Publication year - 2010
Publication title -
european journal of inorganic chemistry
Language(s) - English
Resource type - Journals
SCImago Journal Rank - 0.667
H-Index - 136
eISSN - 1099-0682
pISSN - 1434-1948
DOI - 10.1002/ejic.200900921
Subject(s) - chemistry , resorcinol , tautomer , phthalocyanine , crystallography , benzene , phenol , schiff base , condensation , stereochemistry , organic chemistry , physics , thermodynamics
The synthesis of the phthalocyanine variant dicarbahemiporphyrazine ( 1 ) follows a simple Schiff base condensation protocol, and can be readily modified to incorporate a variety of modified benzene rings into the macrocycle.

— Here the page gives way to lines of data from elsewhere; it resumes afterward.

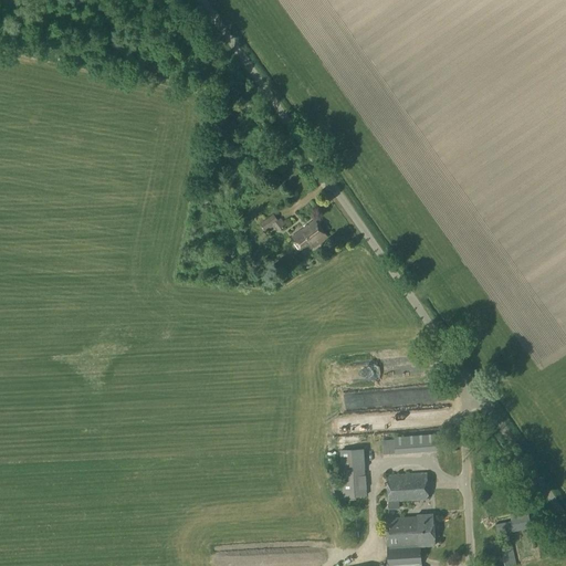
[(274,215),(265,220),(261,223),(265,230),(272,224),(278,232),(286,226),(281,218),(278,220),(274,215)]
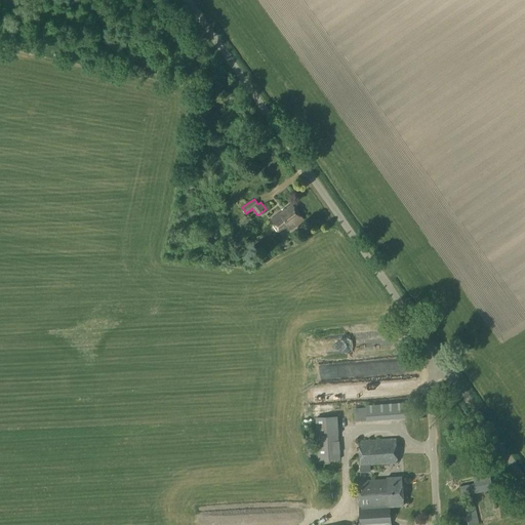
[(291,230),(305,220),(292,204),(271,220),(282,236),(290,229),(291,230)]
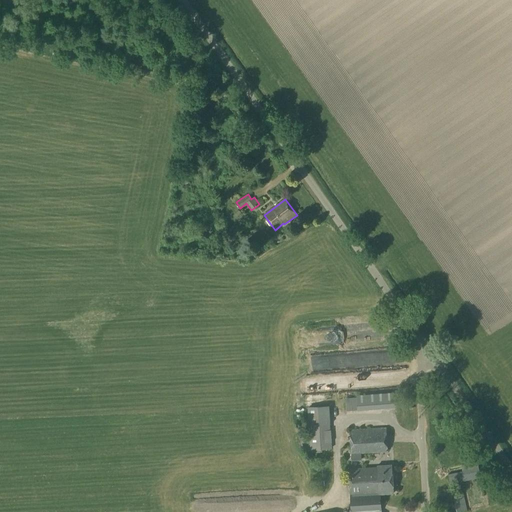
[(239,211),(234,216),(238,221),(244,217),(239,211)]
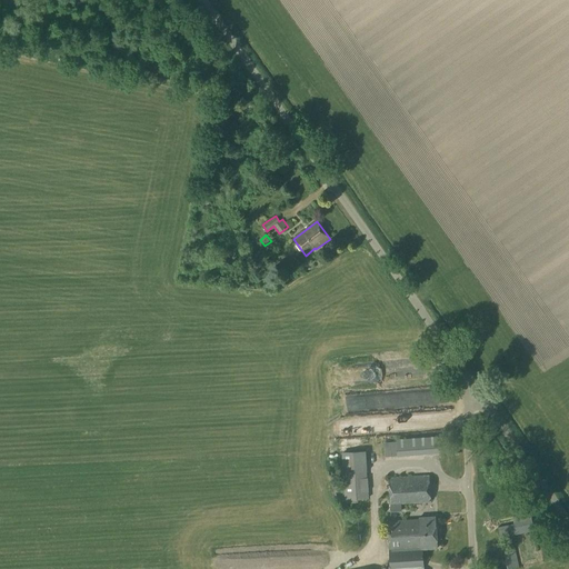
[(383,457),(399,456),(439,452),(438,437),(398,440),(398,441),(383,442),(383,457)]
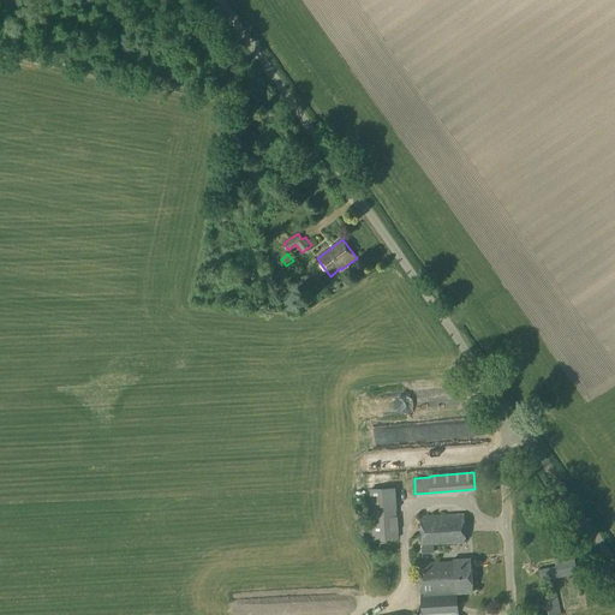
[(374,541),(374,544),(387,543),(387,541),(399,539),(399,532),(396,497),(396,496),(396,487),(369,488),(370,505),(371,530),(366,531),(366,542),(374,541)]
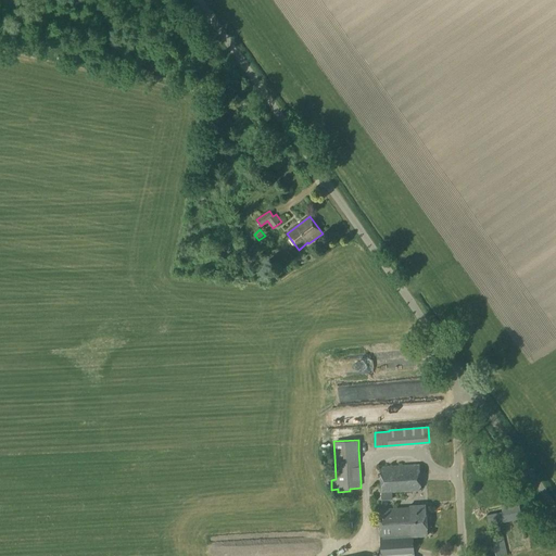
[(382,494),(421,492),(419,465),(380,468),(382,494)]
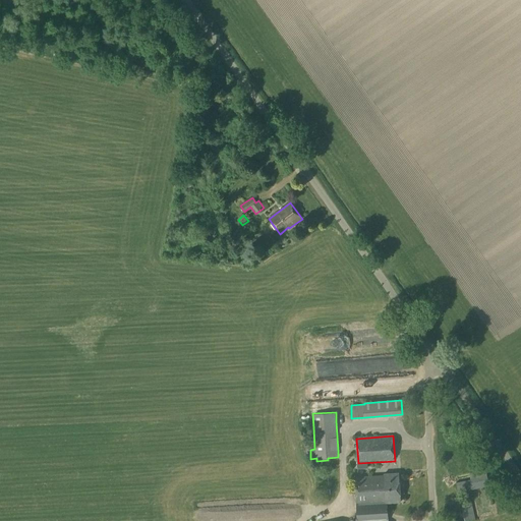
[(458,493),(488,486),(484,470),(455,477),(458,493)]
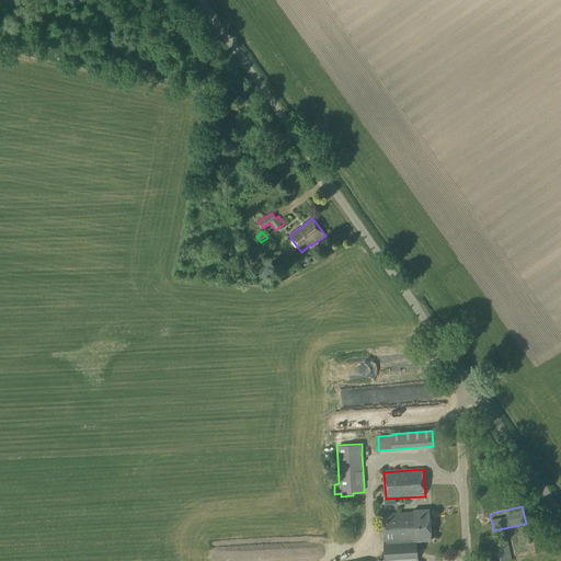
[(348,516),(351,512),(344,507),(341,512),(348,516)]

In this report, we present the synthesis of dihydroxydicarbahemiporphyrazine ( 2 ) and tetrahydroxydicarbahemiporphyrazine ( 3 ), hemiporphyrazines in which two phenol and two resorcinol groups, respectively, have been incorporated into the backbone of the macrocycle. The structures of the two macrocycles have been elucidated by X‐ray diffraction, and both adopt planar conformations due to the tautomerization of the internal hydrogen atoms to meso nitrogen positions. The Ag I complexes of both rings are also presented, and the structures of both complexes Ag 2 and Ag 3 have also been elucidated by single‐crystal X‐ray methods. In both Ag 2 and Ag 3 , the structures of the macrocycles closely resemble that observed in the Ag I complex of 1 , where the metal atom adopts a three‐coordinate geometry with two agostic‐type interactions with the internal C–H units from the phenol or resorcinol rings.